I don’t laugh, until she does, and she feels like regular Tabby again, not the girl I see online. Not the Blue-Eyed Boyfriend Killer, the face that launched a thousand comments. She’s makeup-free, hair in a neat bun, and she doesn’t look capable of hurting anyone.
“It’s about time something about this was funny.” Tabby gets up and grabs our empty popcorn bowl. “This house is like a tomb. Mom and Dad don’t even know how to act human in front of me anymore.”
She’s right. Mom and Dad are more like apparitions than people lately. Their heads are constantly down and they speak in hushed tones about everything that happened. They vacillate between ignoring Tabby and overcompensating by sucking up to her—Mom takes her Starbucks order pretty much daily, and today she came home with a new pair of fleece slippers. You’re stuck in the house, but at least you’re properly caffeinated with warm feet! Sometimes I catch Dad staring at Tabby like he has no idea who she is. I guess he hasn’t for a long time.
There were flowers on our porch today. I read the card. Can we talk?? I don’t know who sent them, or who needs to talk to her. I suffocated the bouquet in a big black garbage bag and stuffed it in the garage before anyone could see.
They reminded me of the flowers that showed up for Tabby last fall. They were orchids, blue and purple ones that weren’t found in nature, that had to be dyed to look that way. Tabby’s favorite. I saw them lined up on her dresser, the orchids, like little soldiers. They were cheap, the kind that came from a grocery store, and they were already wilting, even the newer ones. There was a note on her desk that must have gone with one of the bouquets. Because u know why.
I rolled my eyes.
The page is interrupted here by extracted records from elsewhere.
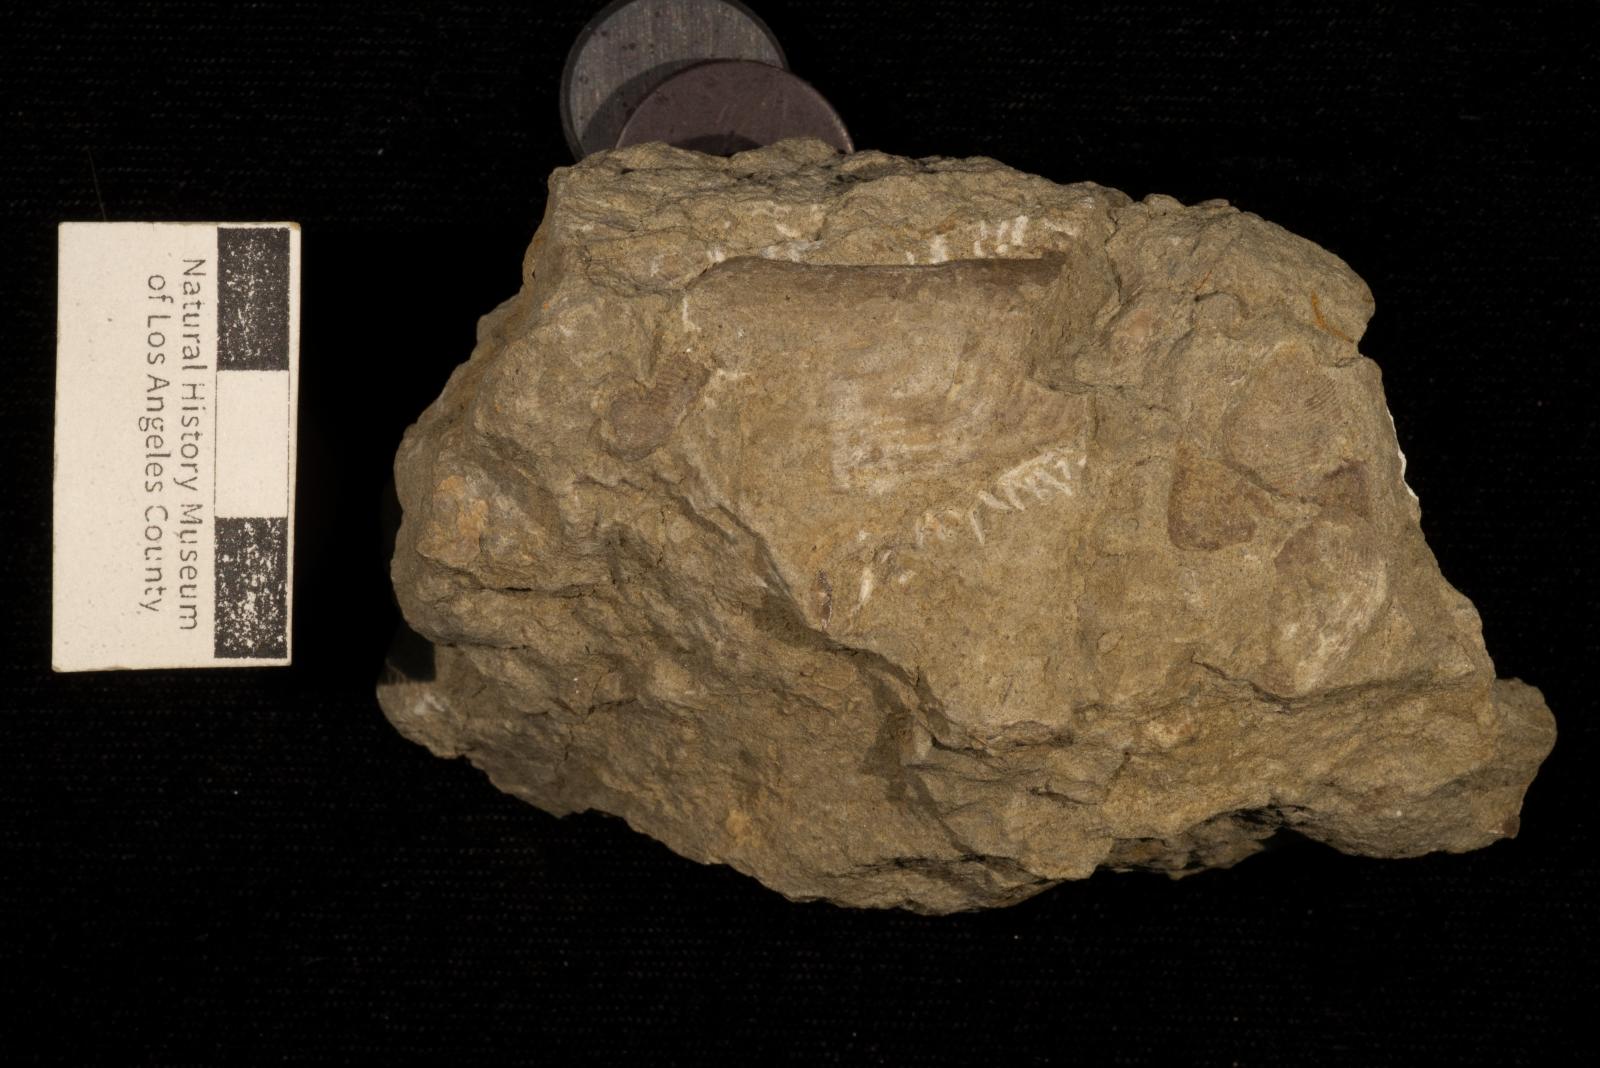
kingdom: Animalia
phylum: Mollusca
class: Bivalvia
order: Unionida
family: Iridinidae
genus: Leptosolen
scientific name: Leptosolen
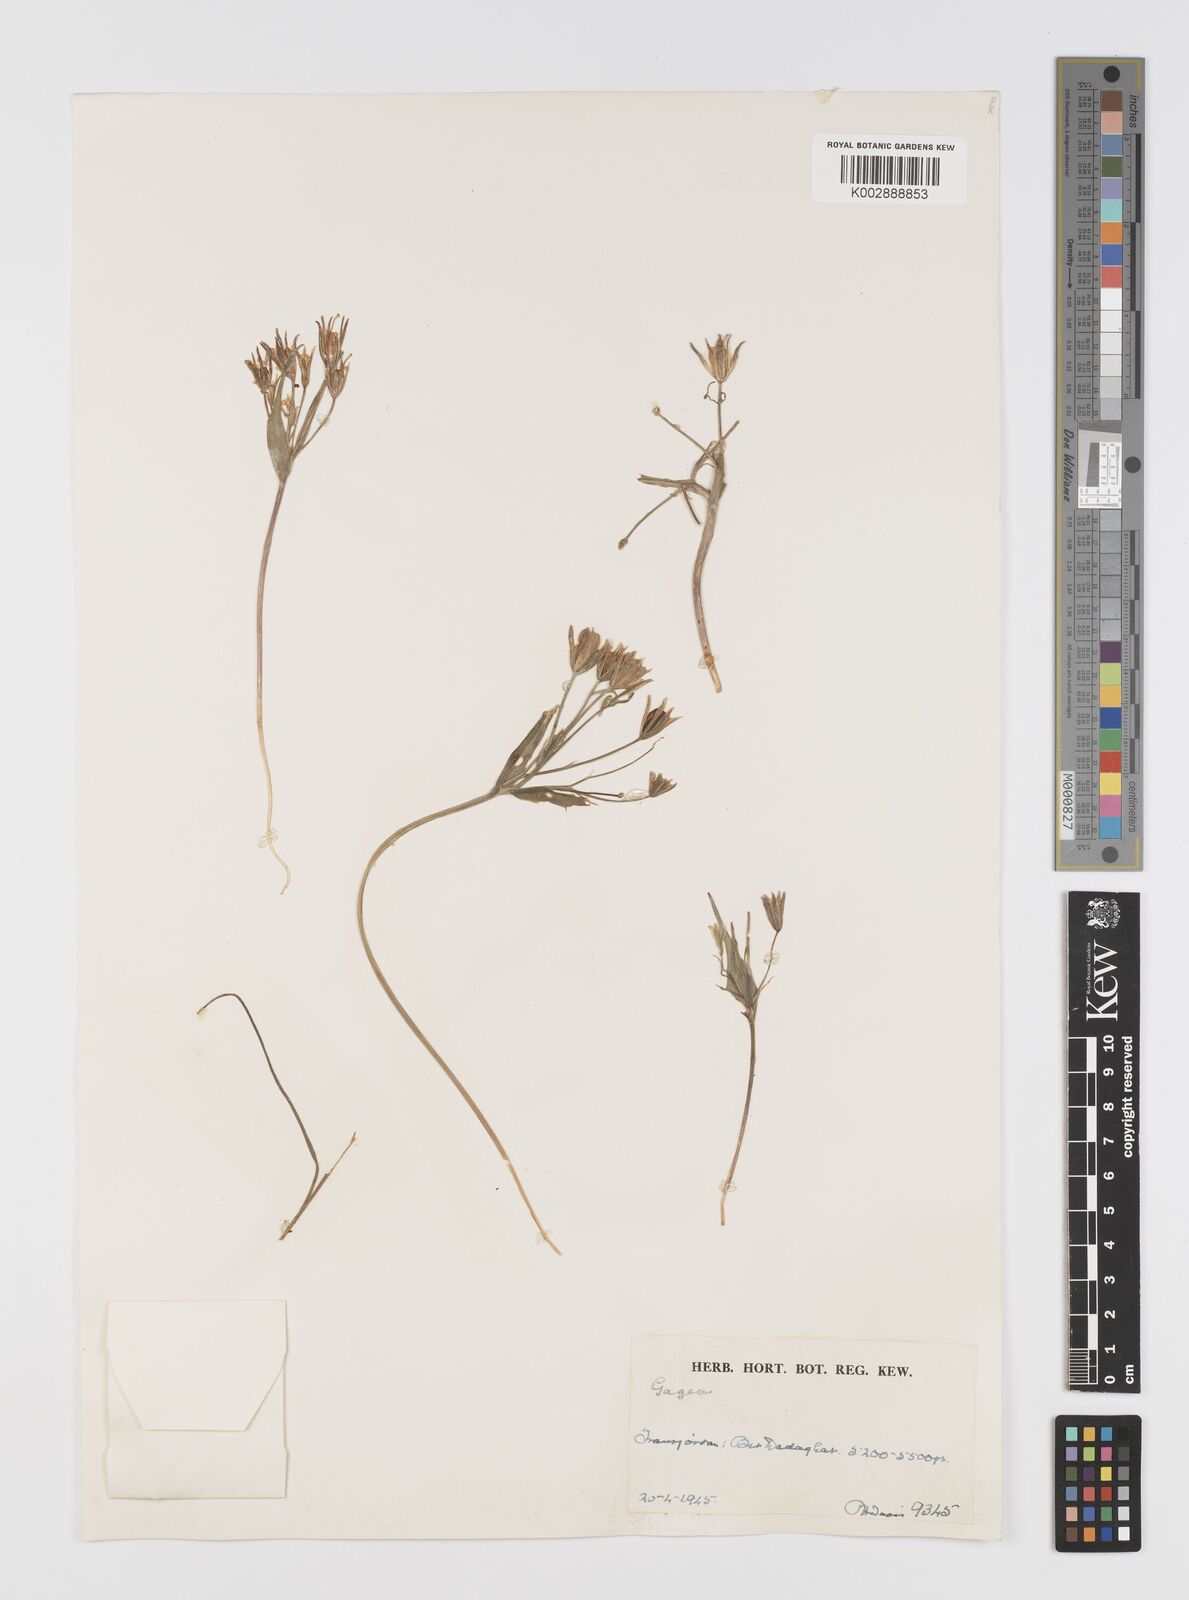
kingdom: Plantae
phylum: Tracheophyta
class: Liliopsida
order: Liliales
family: Liliaceae
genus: Gagea
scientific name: Gagea
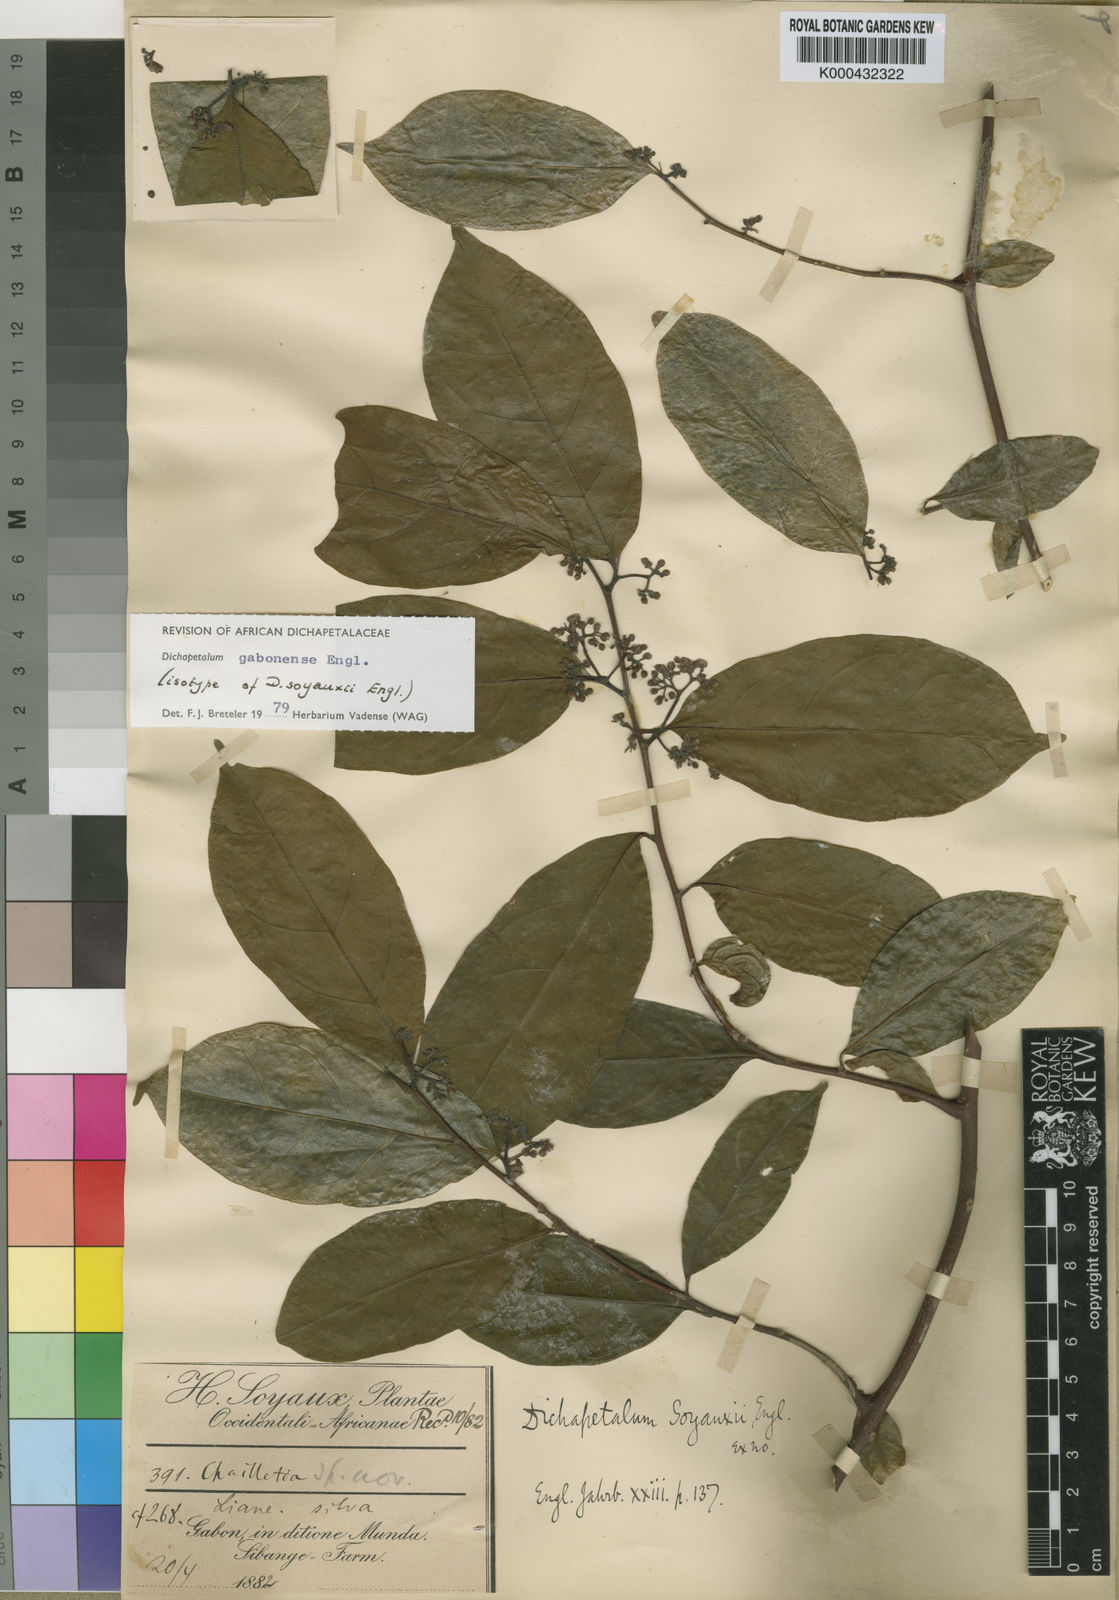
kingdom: Plantae
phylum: Tracheophyta
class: Magnoliopsida
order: Malpighiales
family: Dichapetalaceae
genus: Dichapetalum
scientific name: Dichapetalum gabonense
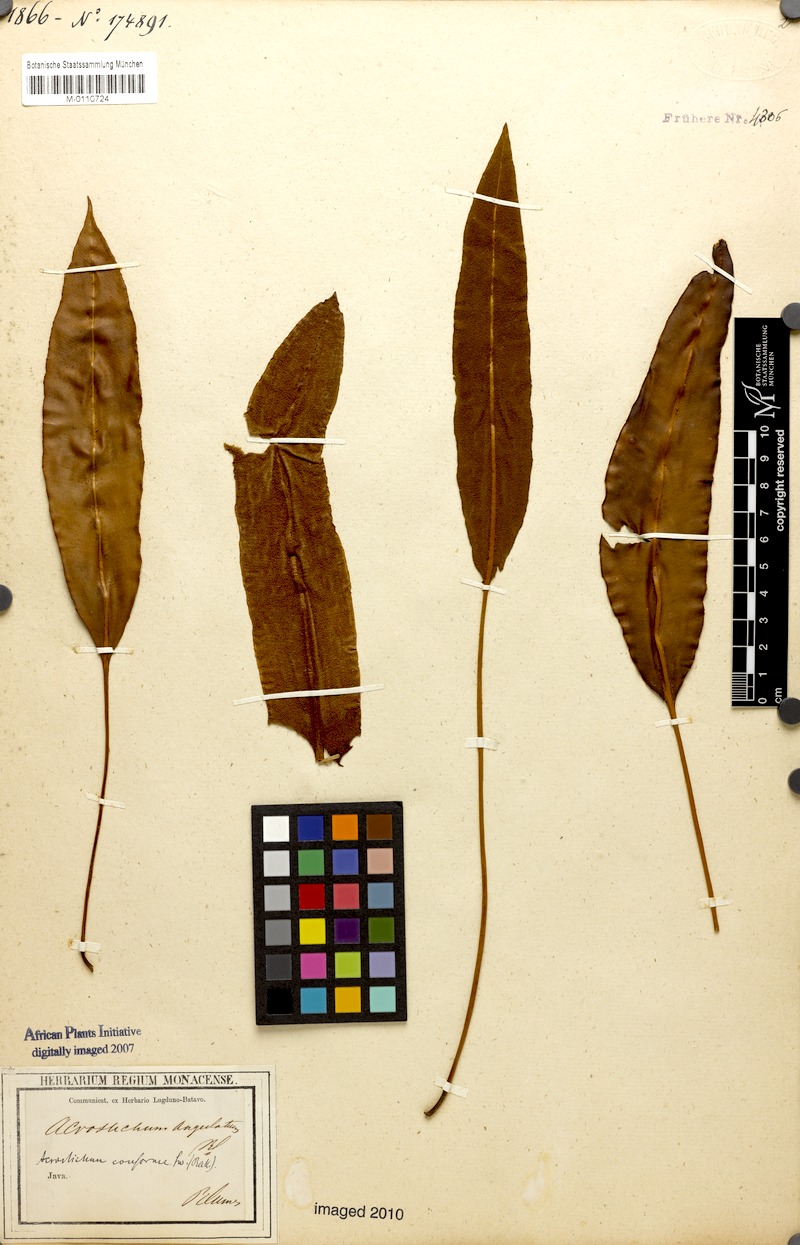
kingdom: Plantae
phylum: Tracheophyta
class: Polypodiopsida
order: Polypodiales
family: Dryopteridaceae
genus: Elaphoglossum
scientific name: Elaphoglossum angulatum
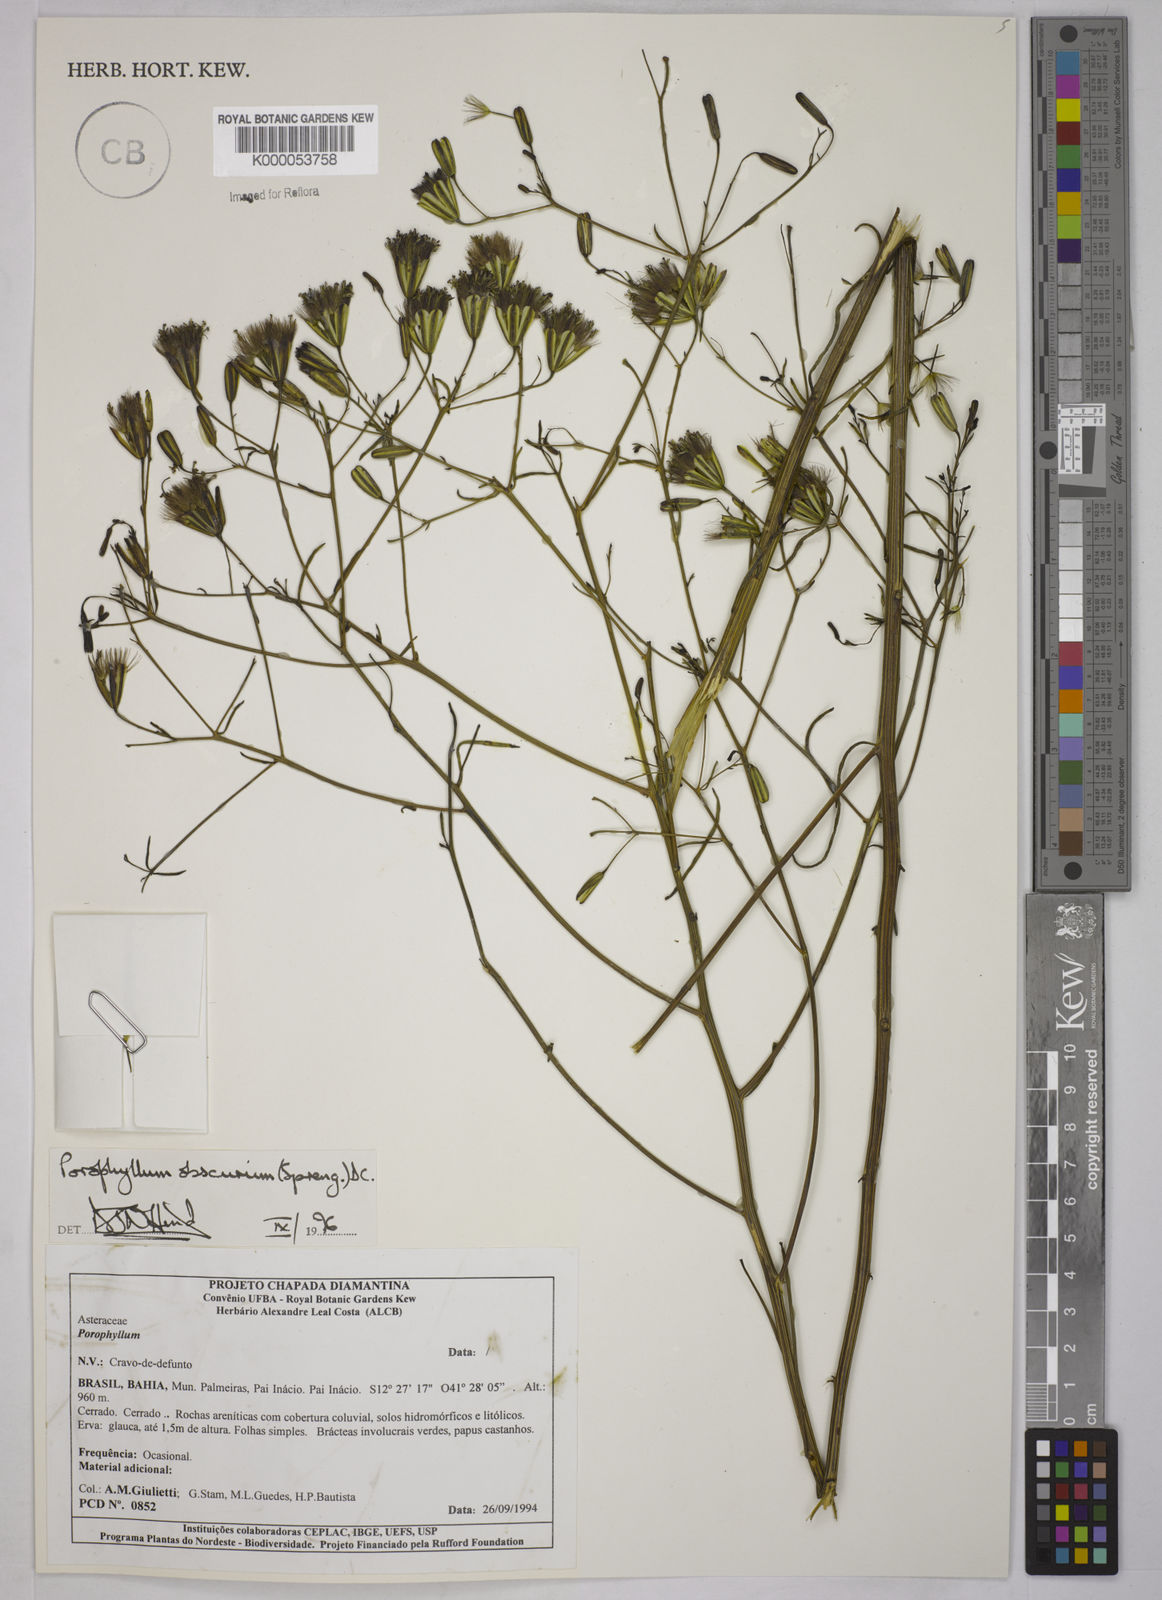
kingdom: Plantae
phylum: Tracheophyta
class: Magnoliopsida
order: Asterales
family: Asteraceae
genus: Porophyllum
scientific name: Porophyllum obscurum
Mark was prelaw at Princeton and couldn’t even bother to spell out the word you.
Then I went back into my own room and started a list that I would continue adding to for months to come: How to get rid of Mark, which I tore up when the police first came to our house. In confetti form in my wicker garbage basket, it didn’t seem so threatening anymore.
“I meant to ask,” Tabby says now, shuffling into the kitchen to open the fridge. “What did he want to talk to you about? Stewart. What did he ask?”
I stare at my feet, my socks dingy against the light hardwood of the living room floor. “I already told you. Just like, the sequence of events. Basic stuff. I didn’t tell them anything.”
She shuts the door hard, clutching a Saran Wrap–covered bowl of the macaroni and cheese Mom made for dinner last night. “There’s something I have to talk to you about.”
She makes me promise it’ll stay between us. And I’m good at keeping promises.
Excerpt from Tabby’s Diary
October 24, 2018
I’m pretty sure I’m not just paranoid. There are other girls. Keegan basically admitted it. I’m sure that’s why homecoming weekend was so awkward. Part of me is kind of relieved that it’s not just in my head, but the rest of me is devastated. I guess I was his summer fun. I don’t know why he doesn’t just break up with me.
UPPER HAND CRIME
September 30, 2019
New evidence rocks case of fallen hiker
By Angie Watts
Police have uncovered new evidence in the death of Mark Forrester, 20, who was killed last month when he fell from a lookout point in Coldcliff, Colorado’s Queen Anne’s Woods. Strands of hair were found on the creek bed of Claymore Creek, where Forrester drowned. DNA testing of the hair is expected to definitively link Forrester’s death to his former girlfriend, Tabitha Cousins, 17.
Police are currently investigating footprints near the creek bed and on the surrounding trails, a task that will likely be fraught with challenges given the popularity of the Mayflower Trail circuit. The trails draw hikers to Coldcliff, a town thirty miles south of Boulder, especially in the spring and fall seasons.